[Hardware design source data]
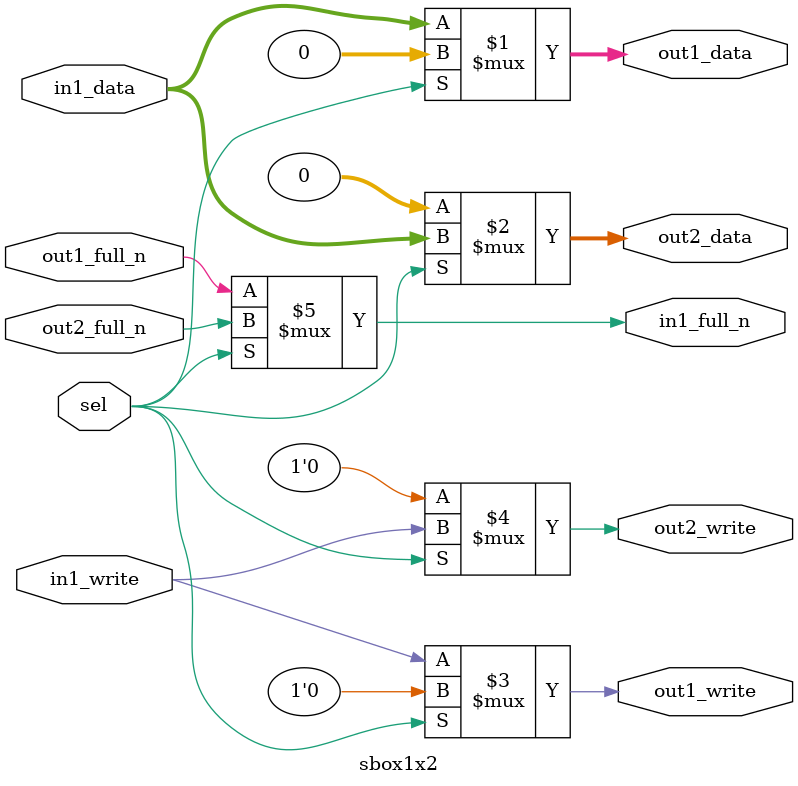
<source format=v>

module sbox1x2 #(
	parameter SIZE = 32
)(
	output [SIZE-1 : 0] out1_data,
	output [SIZE-1 : 0] out2_data,
	input out1_full_n,
	input out2_full_n,
	output out1_write,
	output out2_write,
	input [SIZE-1 : 0] in1_data,
	output in1_full_n,
	input in1_write,
	input sel
);


assign out1_data = sel ? {SIZE{1'b0}} : in1_data;
assign out2_data = sel ? in1_data : {SIZE{1'b0}};
assign out1_write = sel ? {1{1'b0}} : in1_write;
assign out2_write = sel ? in1_write : {1{1'b0}};
assign in1_full_n = sel ? out2_full_n : out1_full_n;

endmodule

</source>
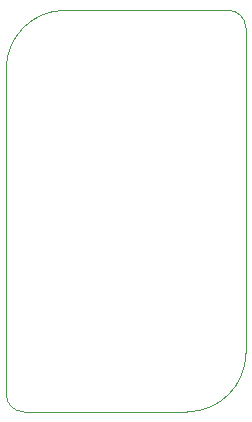
<source format=gbr>
%TF.GenerationSoftware,KiCad,Pcbnew,8.0.6*%
%TF.CreationDate,2024-11-06T21:47:20-05:00*%
%TF.ProjectId,VGA Input Board,56474120-496e-4707-9574-20426f617264,rev?*%
%TF.SameCoordinates,Original*%
%TF.FileFunction,Profile,NP*%
%FSLAX46Y46*%
G04 Gerber Fmt 4.6, Leading zero omitted, Abs format (unit mm)*
G04 Created by KiCad (PCBNEW 8.0.6) date 2024-11-06 21:47:20*
%MOMM*%
%LPD*%
G01*
G04 APERTURE LIST*
%TA.AperFunction,Profile*%
%ADD10C,0.020000*%
%TD*%
G04 APERTURE END LIST*
D10*
X148580000Y-116020000D02*
G75*
G02*
X147080100Y-114519534I500J1500400D01*
G01*
X167380000Y-111020000D02*
G75*
G02*
X162379901Y-116020100I-5000100J0D01*
G01*
X152080000Y-82020000D02*
X165880000Y-82020000D01*
X147080000Y-87020000D02*
X147080000Y-114520000D01*
X167380000Y-111020000D02*
X167380000Y-83520000D01*
X165880000Y-82020459D02*
G75*
G02*
X167380041Y-83520000I0J-1500041D01*
G01*
X148580000Y-116020000D02*
X162380000Y-116020000D01*
X147080000Y-87020000D02*
G75*
G02*
X152080099Y-82019900I5000100J0D01*
G01*
M02*

</source>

Task statement
Return exactly the run of lines that opens with the one containing "X165880000Y-82020459D02*" and closes with the last line of the records above.

The answer
X165880000Y-82020459D02*
G75*
G02*
X167380041Y-83520000I0J-1500041D01*
G01*
X148580000Y-116020000D02*
X162380000Y-116020000D01*
X147080000Y-87020000D02*
G75*
G02*
X152080099Y-82019900I5000100J0D01*
G01*
M02*

</source>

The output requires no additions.